SELECTED PASSAGE -
○ ○ ○ ○ ○ ○ ○

Whites still make up 69 percent of the more than 40,000 people who live in the district. But its foreign-born population totals 15 percent, more than 6,000 people, many of them East African immigrants living in the multiple apartment complexes along University Avenue. 

 

The district lies north of Hennepin Avenue, east of the Mississippi River and south of 37th Avenue NE.

 

Aswar Rahman, one of the candidates running for the open seat, came to the area from Bangladesh with his mother and sister in 2001 when he was 6 years old. Shortly after arriving, Rahman recalled his neighborhood growing increasingly more diverse as more affordable housing projects went up.

 

He emphasized how northeast Minneapolis has been home to immigrants historically, citing the neighborhood’s Polish and Ukrainian roots. 

 

“The immigrants look different now,” said Rahman, who went on a leave from his job as a content director for U.S. Sen. Amy Klobuchar’s presidential campaign to run for the seat. 

 

“We look more distinct from the Lutheran European population than maybe an Eastern European immigrant did, but it is a natural byproduct of what northeast Minneapolis has always been,” he said.

 

Many of the open seat’s candidates explained to Sahan Journal that their identity is central to why they’re running for office. 

 

“As an immigrant, as a Muslim, as someone considered African, my intention is to show that we are simply another family in the neighborhood,” said Mohamed Barre, another candidate. “We immigrants work hard, harder than anyone, not to prove anything to anyone, but simply because it’s the nature of ourselves.” 

 

Mohamed, 55, works for Hennepin County and came to the United States in 1995. He’s one of three Somali-Americans running for the open seat, including Saciido Shaie and Amal Ibrahim.

○ ○ ○ ○ ○ ○ ○

REQUEST 1 -
Answer these questions from the northeast Minneapolis article:
(a) What percentage of the district's population is foreign-born?
(b) In what year did Aswar Rahman arrive from Bangladesh, and how old was he then?
(c) In what year did Mohamed Barre come to the United States?
REQUEST 2 -
Resume the northeast Minneapolis article after its last sentence, keeping its journalistic style.
The listing has no connection to the northeast Minneapolis article.

PROVIDED DATA -
○ ○ ○ ○ ○ ○ ○

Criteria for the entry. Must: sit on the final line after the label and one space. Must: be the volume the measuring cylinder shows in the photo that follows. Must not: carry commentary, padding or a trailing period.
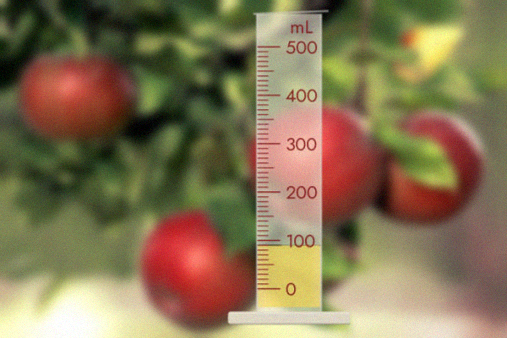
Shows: 90 mL
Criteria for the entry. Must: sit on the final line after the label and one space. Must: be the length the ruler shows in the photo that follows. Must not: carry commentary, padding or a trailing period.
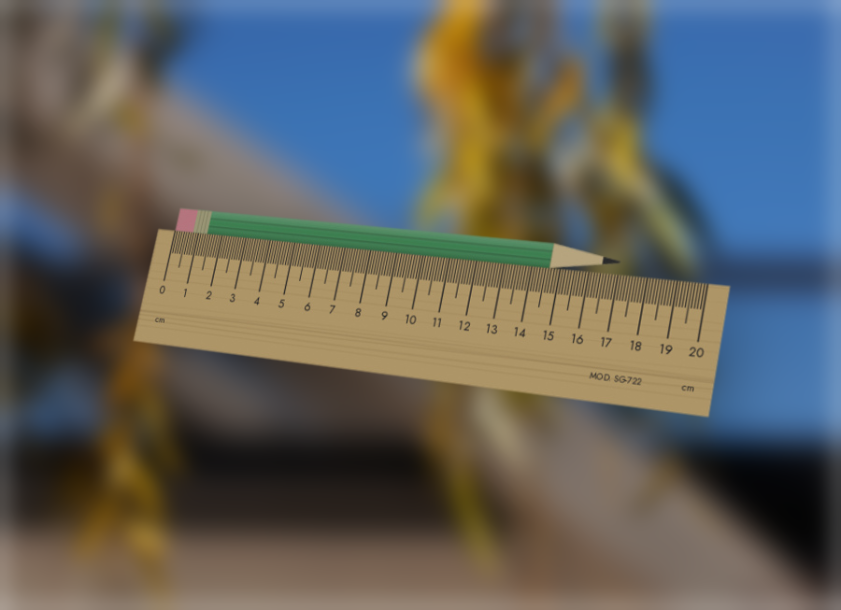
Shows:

○ ○ ○ ○ ○ ○ ○

ANSWER AREA 1 -
(a) 15 percent, more than 6,000 people.
(b) 2001, when he was 6 years old.
(c) 1995.

ANSWER AREA 2 -
Mohamed has lived in Northeast since 2003. In explaining his candidacy, he stressed that winning the seat would send another message to President Trump that “we are part of the community.” 

 

Saciido, who came to the U.S. in 1992 at age 7, is president and executive director of the Ummah Project, a nonprofit that works to help the local Somali community. She’s been living in the district since 2007. 

 

“I left my country without a choice,” Saciido said. “But I could have ended up anywhere else. America housed me and gave me an opportunity — a second chance at life.”

 

Saciido first entered politics by volunteering for Paul Wellstone’s last campaign for U.S. Senate in 2002. She went on to volunteer for Keith Ellison’s first campaign for Congress in 2006 and later served on the state’s Juvenile Justice Advisory Committee and the Cultural and Ethnic Communities Leadership Council. 

 

Through these experiences, Saciido said she “fell in love with how the system works,” especially how “when you don’t like something, you don’t wait for someone else to do it for you. You go ahead and be part of the change-makers.”

 

“You go ahead and be part of the changemakers,” she said. 

 

Amal said she’s running for the seat partly to “be a voice for the immigrant community.” The aftermath of the 2016 presidential election helped inspire her to run, she said. 

 

“With Trump’s attacks against immigrants, I felt it’s more important than ever to engage our immigrant communities in the [DFL] party,” she said. 

 

Amal, 34, came to the U.S. in 1999, first settling in Culver City, California, and then Minneapolis in 2012. She works as an interpreter in the federal court and private sector and has worked on campaigns for DFL U.S. Rep. Ilhan Omar and state Rep. Hodan Hassan, DFL-Minneapolis. 

 

Also running for the seat are Sonia Neculescu, the daughter of Romanian immigrants, and Piyali Nath Dalal, the daughter of Indian immigrants. Five more candidates include Sydney Jordan, Zachary Wefel, Susan Whitaker, Aaron Neumann and Jessica Intermill. 

 

All eleven will face off in a Jan. 21 DFL Party primary. That winner will then be on the ballot against Legal Marijuana Now party candidate Marty Super for the Feb. 4 special election. No candidates are running with the Republican Party for the seat, which is a DFL-heavy district. 

 

The DFL will not endorse a candidate before the Jan. 21 primary, according to DFL spokesperson Brian Evans. 

 

The diverse slate of candidates in the 60A special election is part of a larger trend of more immigrants and people of color “claiming their political power” across the country by running for office, said Hoang Murphy, who’s pursuing the District 67A seat on St. Paul’s east side where incumbent Rep. Tim Mahoney has announced his retirement.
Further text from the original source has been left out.